■ **WORK TO COMPLETE**
From the data that follows, copy every line holding the string "worn".

■ **INPUT**
== Segment start ==

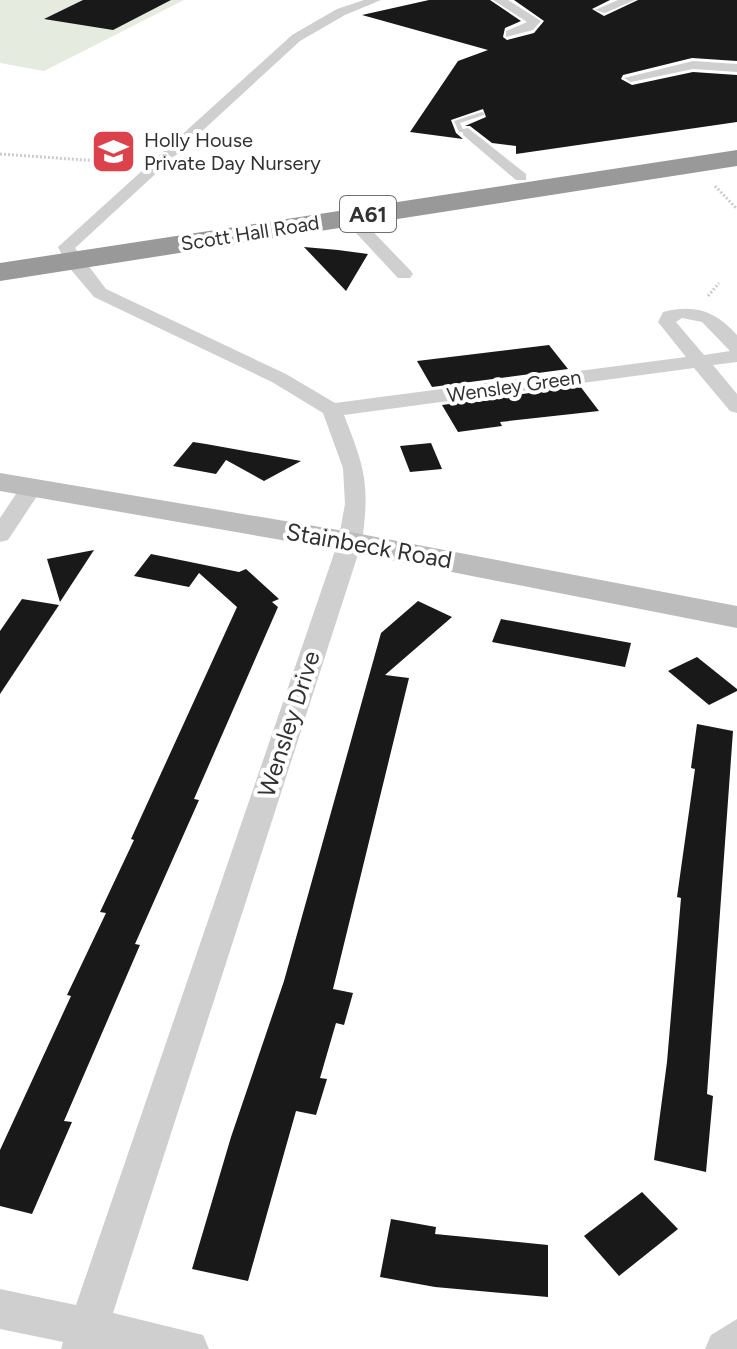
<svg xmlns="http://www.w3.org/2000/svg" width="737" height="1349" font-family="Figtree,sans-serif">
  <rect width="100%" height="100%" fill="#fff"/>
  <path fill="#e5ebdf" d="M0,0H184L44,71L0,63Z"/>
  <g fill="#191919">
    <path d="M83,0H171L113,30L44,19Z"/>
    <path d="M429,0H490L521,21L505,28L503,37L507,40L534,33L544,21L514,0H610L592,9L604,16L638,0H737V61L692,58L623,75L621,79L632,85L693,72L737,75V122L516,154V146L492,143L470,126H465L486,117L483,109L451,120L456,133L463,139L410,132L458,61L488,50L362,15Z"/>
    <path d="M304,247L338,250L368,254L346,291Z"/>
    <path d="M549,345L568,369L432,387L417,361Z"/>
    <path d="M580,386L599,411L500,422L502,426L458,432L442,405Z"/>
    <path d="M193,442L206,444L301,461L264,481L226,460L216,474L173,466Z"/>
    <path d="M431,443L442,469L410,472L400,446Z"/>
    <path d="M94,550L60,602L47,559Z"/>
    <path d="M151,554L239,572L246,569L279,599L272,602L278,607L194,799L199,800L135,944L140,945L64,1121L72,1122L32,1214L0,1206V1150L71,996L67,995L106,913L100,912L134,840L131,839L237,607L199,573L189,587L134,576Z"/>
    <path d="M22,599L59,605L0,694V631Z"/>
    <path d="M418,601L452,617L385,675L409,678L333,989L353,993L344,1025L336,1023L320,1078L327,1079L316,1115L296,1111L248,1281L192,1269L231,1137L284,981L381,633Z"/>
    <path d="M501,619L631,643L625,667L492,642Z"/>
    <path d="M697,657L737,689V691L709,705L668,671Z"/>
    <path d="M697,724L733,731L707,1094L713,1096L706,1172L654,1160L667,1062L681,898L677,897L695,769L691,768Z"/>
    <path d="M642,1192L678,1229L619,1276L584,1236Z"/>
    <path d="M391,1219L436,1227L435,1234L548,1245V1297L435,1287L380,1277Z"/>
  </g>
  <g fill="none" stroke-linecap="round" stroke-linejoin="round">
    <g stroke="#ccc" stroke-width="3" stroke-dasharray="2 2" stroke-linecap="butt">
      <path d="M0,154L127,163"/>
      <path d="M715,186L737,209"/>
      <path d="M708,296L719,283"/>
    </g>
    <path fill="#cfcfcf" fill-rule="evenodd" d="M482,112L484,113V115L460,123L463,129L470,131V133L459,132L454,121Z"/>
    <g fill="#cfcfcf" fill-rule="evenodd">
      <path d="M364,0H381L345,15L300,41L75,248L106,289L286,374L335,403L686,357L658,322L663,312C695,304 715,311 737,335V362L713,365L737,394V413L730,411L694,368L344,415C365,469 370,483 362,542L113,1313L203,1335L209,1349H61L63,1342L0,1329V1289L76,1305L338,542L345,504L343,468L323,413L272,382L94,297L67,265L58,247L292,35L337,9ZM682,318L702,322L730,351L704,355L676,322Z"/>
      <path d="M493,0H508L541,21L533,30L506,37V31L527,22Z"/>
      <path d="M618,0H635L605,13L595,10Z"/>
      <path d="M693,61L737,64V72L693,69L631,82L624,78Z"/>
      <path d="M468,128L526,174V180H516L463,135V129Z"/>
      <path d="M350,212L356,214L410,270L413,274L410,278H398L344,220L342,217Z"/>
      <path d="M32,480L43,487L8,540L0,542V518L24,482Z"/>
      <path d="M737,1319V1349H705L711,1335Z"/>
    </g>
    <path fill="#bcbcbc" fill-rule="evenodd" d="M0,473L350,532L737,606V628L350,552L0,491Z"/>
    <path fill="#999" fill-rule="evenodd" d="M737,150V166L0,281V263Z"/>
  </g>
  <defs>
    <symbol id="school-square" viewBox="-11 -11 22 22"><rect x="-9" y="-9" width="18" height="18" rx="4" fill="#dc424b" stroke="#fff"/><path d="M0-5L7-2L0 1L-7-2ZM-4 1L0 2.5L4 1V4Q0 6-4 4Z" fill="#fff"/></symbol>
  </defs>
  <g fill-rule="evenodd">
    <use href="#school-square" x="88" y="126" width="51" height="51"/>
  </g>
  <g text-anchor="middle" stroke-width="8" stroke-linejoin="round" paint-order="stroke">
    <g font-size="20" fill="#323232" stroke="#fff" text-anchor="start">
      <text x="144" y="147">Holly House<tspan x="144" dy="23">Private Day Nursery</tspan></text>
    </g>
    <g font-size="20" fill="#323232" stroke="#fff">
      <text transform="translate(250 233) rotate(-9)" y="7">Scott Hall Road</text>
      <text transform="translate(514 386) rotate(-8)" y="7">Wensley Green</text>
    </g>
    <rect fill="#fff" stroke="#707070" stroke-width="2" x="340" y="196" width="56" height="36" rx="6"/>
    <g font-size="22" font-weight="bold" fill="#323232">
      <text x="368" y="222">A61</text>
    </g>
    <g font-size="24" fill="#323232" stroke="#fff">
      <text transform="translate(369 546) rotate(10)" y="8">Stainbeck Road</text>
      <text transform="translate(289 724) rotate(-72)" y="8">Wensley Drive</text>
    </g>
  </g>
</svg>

== Segment end ==
== Segment start ==

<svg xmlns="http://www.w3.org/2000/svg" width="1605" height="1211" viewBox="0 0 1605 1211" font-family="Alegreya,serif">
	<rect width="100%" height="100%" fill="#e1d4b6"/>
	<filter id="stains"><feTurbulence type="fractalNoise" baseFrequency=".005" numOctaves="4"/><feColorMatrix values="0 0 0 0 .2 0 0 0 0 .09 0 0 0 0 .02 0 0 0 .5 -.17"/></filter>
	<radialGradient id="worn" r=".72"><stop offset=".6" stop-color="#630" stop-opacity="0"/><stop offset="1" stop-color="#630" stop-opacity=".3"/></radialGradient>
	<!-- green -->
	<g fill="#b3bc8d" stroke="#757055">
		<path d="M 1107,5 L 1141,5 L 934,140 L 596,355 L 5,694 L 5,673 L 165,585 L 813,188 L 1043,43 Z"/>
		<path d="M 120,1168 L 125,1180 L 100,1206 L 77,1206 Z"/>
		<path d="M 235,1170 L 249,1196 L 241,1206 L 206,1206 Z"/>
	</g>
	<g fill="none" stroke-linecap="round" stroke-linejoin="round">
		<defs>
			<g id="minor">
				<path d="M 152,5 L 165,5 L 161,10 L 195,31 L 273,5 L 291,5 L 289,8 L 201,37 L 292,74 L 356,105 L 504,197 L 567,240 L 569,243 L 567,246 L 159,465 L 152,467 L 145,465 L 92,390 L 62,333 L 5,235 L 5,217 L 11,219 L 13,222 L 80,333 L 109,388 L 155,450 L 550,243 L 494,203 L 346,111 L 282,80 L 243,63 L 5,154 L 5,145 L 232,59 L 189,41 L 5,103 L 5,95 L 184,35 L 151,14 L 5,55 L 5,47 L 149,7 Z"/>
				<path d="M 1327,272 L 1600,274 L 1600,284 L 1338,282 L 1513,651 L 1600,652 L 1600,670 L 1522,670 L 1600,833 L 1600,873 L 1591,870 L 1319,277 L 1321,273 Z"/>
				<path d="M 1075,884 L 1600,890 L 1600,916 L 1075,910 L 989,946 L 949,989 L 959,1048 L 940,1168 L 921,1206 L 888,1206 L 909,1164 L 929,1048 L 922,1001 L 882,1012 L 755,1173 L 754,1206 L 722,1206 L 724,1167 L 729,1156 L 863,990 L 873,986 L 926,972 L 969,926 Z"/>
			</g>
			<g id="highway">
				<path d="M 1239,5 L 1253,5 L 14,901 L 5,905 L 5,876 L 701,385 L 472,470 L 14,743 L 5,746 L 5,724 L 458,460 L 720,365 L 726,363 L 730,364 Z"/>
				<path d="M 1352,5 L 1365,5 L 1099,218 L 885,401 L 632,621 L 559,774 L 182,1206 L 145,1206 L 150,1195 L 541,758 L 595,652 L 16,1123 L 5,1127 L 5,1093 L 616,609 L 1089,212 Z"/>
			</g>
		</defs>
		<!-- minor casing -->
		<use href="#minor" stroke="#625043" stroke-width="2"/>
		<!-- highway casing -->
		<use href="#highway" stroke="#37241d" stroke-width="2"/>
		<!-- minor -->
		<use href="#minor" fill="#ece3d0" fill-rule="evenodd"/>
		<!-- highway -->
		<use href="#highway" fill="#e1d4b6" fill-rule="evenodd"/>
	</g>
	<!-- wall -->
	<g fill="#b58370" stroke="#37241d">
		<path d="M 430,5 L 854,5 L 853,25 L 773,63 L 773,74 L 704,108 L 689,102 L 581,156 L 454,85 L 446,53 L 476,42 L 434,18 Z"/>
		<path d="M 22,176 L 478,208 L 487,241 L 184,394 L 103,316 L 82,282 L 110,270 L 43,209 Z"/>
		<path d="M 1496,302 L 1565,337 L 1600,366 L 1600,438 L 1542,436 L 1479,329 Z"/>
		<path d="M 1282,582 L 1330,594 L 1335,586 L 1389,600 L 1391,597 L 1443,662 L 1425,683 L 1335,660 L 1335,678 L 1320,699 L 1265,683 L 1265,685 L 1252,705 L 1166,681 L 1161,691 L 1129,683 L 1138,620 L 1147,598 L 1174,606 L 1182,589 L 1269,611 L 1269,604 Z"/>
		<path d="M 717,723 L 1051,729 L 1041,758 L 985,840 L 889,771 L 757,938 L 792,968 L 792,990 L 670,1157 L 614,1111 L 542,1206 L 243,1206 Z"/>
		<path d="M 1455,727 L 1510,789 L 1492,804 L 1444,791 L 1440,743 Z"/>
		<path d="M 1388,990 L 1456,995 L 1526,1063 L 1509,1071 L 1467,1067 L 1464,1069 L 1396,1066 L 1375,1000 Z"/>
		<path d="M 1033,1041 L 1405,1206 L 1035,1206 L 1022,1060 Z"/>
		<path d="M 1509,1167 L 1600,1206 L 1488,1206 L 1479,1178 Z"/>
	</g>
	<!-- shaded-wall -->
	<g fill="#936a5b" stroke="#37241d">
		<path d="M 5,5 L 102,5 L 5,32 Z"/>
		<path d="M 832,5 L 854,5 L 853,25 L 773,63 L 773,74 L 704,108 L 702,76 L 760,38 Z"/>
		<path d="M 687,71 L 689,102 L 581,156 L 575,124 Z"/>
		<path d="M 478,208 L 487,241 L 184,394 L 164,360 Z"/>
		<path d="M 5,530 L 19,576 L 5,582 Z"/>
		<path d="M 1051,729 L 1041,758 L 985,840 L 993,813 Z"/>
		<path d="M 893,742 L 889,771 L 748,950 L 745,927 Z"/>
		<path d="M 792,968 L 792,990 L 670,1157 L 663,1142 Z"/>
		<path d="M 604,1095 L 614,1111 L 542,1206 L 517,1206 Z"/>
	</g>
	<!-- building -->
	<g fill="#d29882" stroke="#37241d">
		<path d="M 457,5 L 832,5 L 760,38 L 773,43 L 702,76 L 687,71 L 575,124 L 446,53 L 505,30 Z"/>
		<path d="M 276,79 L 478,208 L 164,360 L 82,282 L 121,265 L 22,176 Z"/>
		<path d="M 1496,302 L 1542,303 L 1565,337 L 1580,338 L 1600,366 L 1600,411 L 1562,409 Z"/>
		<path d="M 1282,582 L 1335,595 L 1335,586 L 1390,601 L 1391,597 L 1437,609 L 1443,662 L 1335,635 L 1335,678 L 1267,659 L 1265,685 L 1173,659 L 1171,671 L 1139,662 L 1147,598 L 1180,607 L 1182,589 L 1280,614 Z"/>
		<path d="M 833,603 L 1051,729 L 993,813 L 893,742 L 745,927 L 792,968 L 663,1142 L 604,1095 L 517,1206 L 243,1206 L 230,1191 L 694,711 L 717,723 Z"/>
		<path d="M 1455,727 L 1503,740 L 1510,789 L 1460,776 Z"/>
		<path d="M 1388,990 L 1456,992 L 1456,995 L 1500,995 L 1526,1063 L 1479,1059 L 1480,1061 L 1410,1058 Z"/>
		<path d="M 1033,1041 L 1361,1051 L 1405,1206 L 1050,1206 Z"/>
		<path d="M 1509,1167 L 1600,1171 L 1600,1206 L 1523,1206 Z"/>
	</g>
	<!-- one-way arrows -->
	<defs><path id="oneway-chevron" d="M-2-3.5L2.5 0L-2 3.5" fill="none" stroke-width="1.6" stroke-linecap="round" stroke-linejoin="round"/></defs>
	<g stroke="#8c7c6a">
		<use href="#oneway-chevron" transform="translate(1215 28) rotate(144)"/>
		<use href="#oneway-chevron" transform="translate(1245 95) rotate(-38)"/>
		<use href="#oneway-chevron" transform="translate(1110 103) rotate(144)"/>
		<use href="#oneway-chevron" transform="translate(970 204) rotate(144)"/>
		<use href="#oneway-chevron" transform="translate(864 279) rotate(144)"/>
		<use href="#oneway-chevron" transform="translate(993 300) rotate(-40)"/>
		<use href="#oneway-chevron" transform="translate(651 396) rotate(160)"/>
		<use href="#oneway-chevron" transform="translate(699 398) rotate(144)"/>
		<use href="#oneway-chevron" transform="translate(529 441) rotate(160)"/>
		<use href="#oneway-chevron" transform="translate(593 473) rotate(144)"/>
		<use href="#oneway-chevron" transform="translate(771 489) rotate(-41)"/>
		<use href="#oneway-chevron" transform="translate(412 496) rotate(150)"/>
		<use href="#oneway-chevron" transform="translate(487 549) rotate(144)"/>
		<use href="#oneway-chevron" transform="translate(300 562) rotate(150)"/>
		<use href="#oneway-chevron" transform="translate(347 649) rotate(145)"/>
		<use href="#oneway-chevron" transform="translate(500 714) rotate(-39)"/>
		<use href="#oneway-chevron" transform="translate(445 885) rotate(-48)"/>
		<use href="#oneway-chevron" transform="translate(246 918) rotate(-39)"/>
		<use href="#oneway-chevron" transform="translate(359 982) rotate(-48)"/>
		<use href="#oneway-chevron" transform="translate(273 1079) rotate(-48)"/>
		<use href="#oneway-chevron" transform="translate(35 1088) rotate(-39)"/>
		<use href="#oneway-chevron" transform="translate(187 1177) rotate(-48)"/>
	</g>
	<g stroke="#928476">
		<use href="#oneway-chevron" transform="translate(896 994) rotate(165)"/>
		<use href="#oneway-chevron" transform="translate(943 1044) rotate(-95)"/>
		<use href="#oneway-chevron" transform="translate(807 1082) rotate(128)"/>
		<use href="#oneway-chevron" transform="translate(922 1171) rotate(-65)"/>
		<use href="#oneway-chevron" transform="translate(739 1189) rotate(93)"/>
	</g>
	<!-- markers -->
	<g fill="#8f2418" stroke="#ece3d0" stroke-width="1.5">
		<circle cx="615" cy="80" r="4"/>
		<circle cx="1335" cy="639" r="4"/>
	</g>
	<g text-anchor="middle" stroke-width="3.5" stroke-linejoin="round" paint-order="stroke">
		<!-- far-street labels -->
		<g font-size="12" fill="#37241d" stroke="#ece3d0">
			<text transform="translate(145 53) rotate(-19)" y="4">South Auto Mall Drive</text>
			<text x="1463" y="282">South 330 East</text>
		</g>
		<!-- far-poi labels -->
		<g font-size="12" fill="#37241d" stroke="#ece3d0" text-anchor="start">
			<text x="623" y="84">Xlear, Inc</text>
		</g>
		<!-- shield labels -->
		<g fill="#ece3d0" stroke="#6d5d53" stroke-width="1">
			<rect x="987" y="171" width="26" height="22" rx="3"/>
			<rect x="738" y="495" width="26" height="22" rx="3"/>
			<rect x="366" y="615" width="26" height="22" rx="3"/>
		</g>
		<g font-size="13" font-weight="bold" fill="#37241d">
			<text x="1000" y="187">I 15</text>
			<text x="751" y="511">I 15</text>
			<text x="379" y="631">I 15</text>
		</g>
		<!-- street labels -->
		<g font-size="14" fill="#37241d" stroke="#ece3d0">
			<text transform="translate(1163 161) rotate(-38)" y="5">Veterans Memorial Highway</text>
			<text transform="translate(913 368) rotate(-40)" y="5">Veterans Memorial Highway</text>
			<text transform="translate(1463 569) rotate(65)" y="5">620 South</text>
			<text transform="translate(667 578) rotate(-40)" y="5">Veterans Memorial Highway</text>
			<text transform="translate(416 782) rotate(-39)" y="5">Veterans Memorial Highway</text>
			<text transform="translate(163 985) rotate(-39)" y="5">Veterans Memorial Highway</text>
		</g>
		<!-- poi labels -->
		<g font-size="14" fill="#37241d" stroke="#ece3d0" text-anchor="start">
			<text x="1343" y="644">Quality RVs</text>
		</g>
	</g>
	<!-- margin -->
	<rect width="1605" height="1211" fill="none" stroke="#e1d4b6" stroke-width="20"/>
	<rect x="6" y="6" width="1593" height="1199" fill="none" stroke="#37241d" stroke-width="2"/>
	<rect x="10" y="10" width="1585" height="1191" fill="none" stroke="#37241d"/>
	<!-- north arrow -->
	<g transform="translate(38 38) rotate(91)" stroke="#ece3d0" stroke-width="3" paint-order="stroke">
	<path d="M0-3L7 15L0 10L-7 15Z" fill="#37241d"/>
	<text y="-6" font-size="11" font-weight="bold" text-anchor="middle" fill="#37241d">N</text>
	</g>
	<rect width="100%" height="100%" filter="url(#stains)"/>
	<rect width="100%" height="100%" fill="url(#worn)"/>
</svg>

== Segment end ==

■ **ANSWER TO THE EXERCISE**
	<radialGradient id="worn" r=".72"><stop offset=".6" stop-color="#630" stop-opacity="0"/><stop offset="1" stop-color="#630" stop-opacity=".3"/></radialGradient>
	<rect width="100%" height="100%" fill="url(#worn)"/>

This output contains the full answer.